With the new process, it appears that the IRS will be flexible in granting extensions to provide the information, if an organization has good cause to request one. However, if an extension is granted, the IRS will expect the response to come by the extended deadline. Additionally, the IRS is making a commitment to respond to information they receive in response to an IDR in a reasonable timeframe. 
In April 2017, the IRS will also implement a new process for those organizations that do not respond to IDRs on time. If the organization does not respond within the given time period, the IRS will issue a notice of deficiency. If the IRS still does not receive the documents in time, including extensions, a summons will be issued. The goal of this process is to ensure issues are addressed in a transparent and timely fashion.  
Digital Communication:
Commissioner Lough also discussed a trial test of digital communications.

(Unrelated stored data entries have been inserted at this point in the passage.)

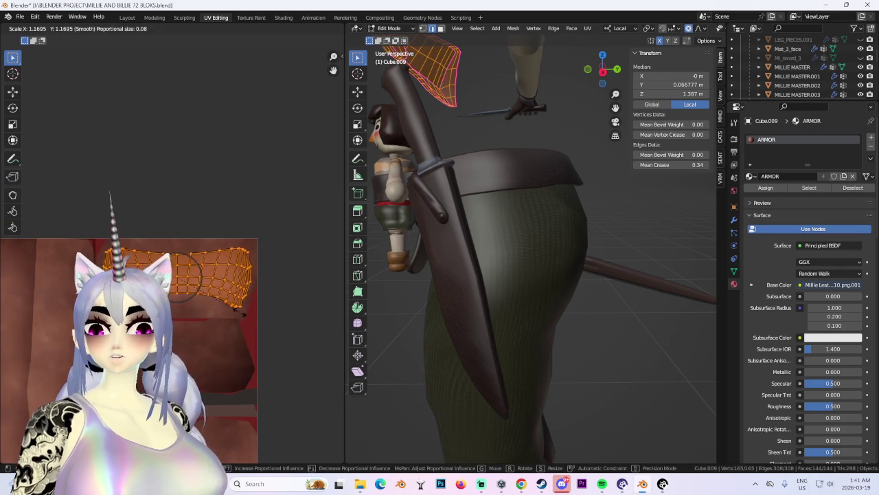
{"action": "left_click", "coordinate": [240, 295]}
{"action": "right_click", "coordinate": [203, 266]}
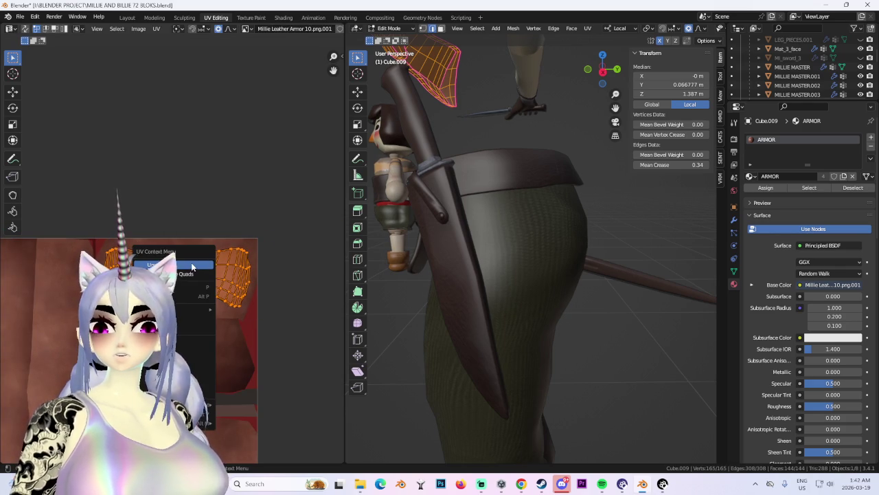
{"action": "left_click", "coordinate": [192, 266]}
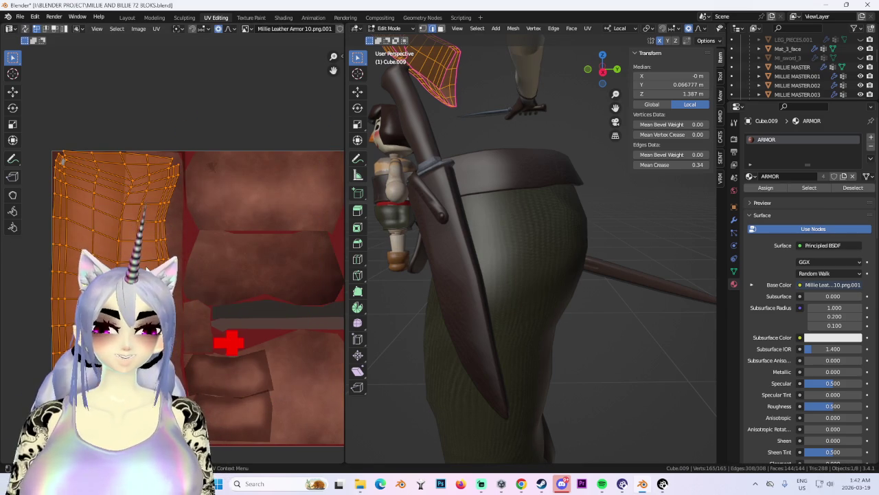
Rotate the UV island 90°, then move and scale it onto the Millie Leather Armor 10.png texture.
{"action": "key", "text": "r"}
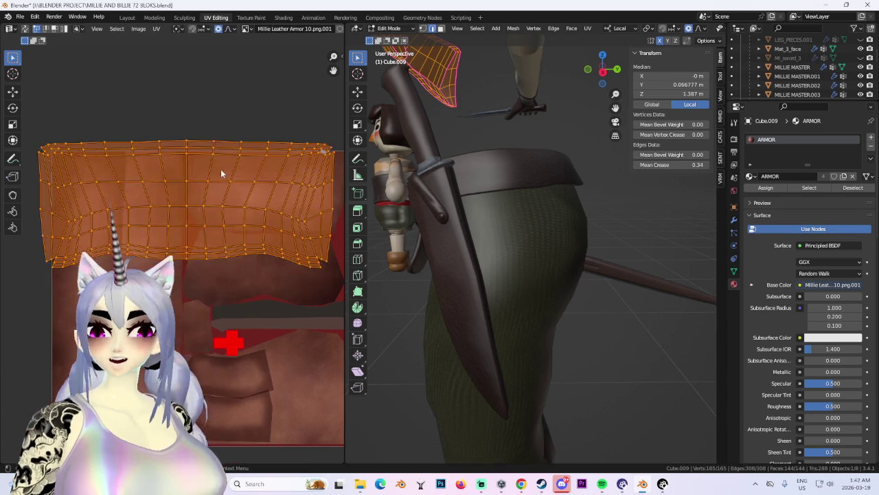
{"action": "scroll", "coordinate": [253, 244], "scroll_direction": "down", "scroll_amount": 3}
{"action": "key", "text": "g"}
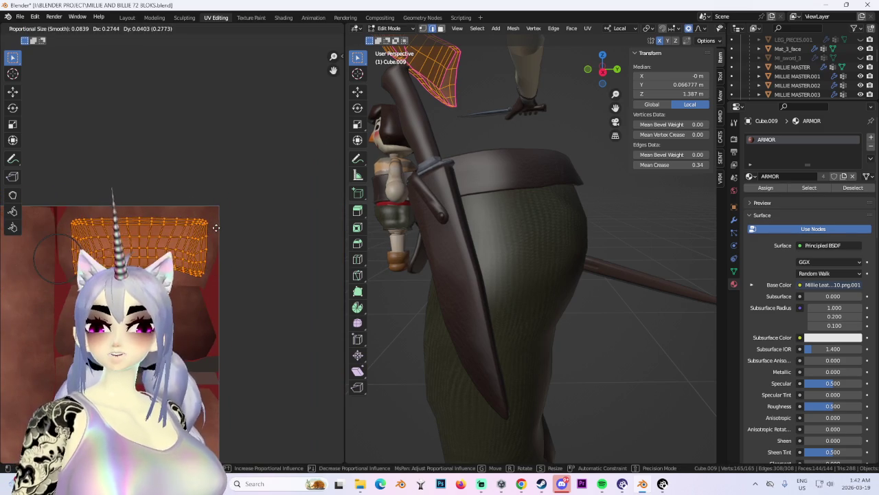
{"action": "key", "text": "s"}
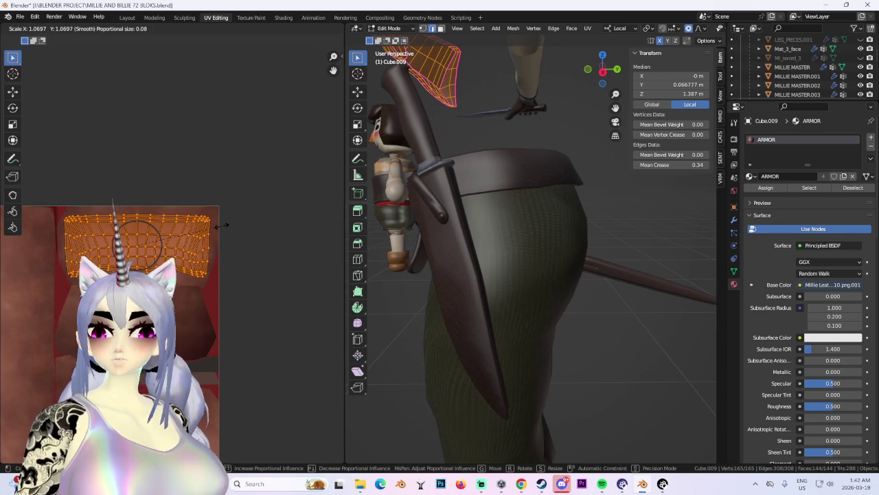
{"action": "key", "text": "g"}
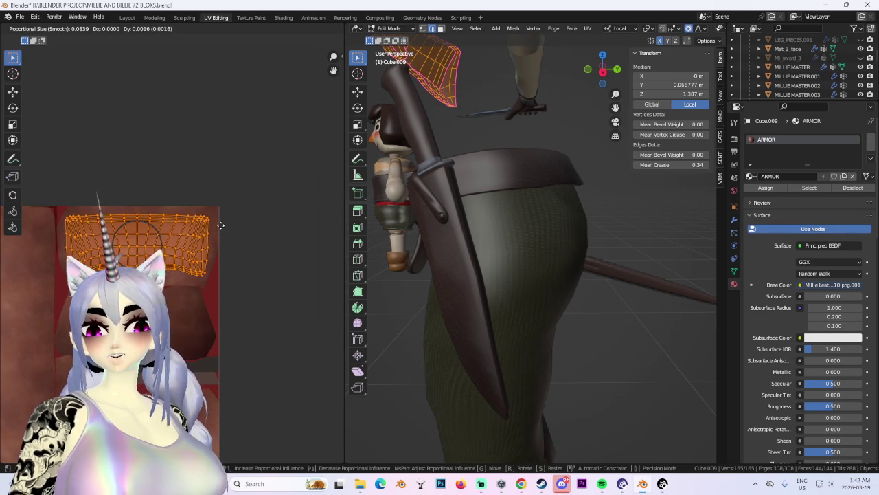
{"action": "left_click", "coordinate": [237, 241]}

The IRS will be testing a process for sending IDRs through secure messaging, rather than through “snail mail,” which could also save time.
She also indicated that they are testing electronic return readers that remove personal information, allowing the information from Forms 990 to be online faster. The Form 1023-EZ information is now available online, so a Freedom of Information (FOIA) request is no longer required to obtain the application. The IRS will also create a section on the Form 1023-EZ where the organization will input an explanation of the exempt purpose. 
Another advancement is that the Form 990-EZ now has 29 electronic help icons that will hopefully reduce the errors on this return. Currently, the paper filed Form 990-EZ has an error rate of 34 percent. Under new procedures, if a return is not complete, it will be sent back to the organization and will not be not considered filed. The IRS is hoping that the new electronic form will lower the error rate and encourage organizations to ensure all necessary information is included on the form so it is not returned by the IRS.
Final Note:

Recent Statistics of Income published for Tax Year 2012 showed that over 46,000 tax-exempt organizations filed a Form 990-T with the IRS that year, and over half of those organizations did not report unrelated business income tax liability after subtracting deductions from gross unrelated business income. The new procedures and initiatives that the IRS is implementing should help address this issue, and others.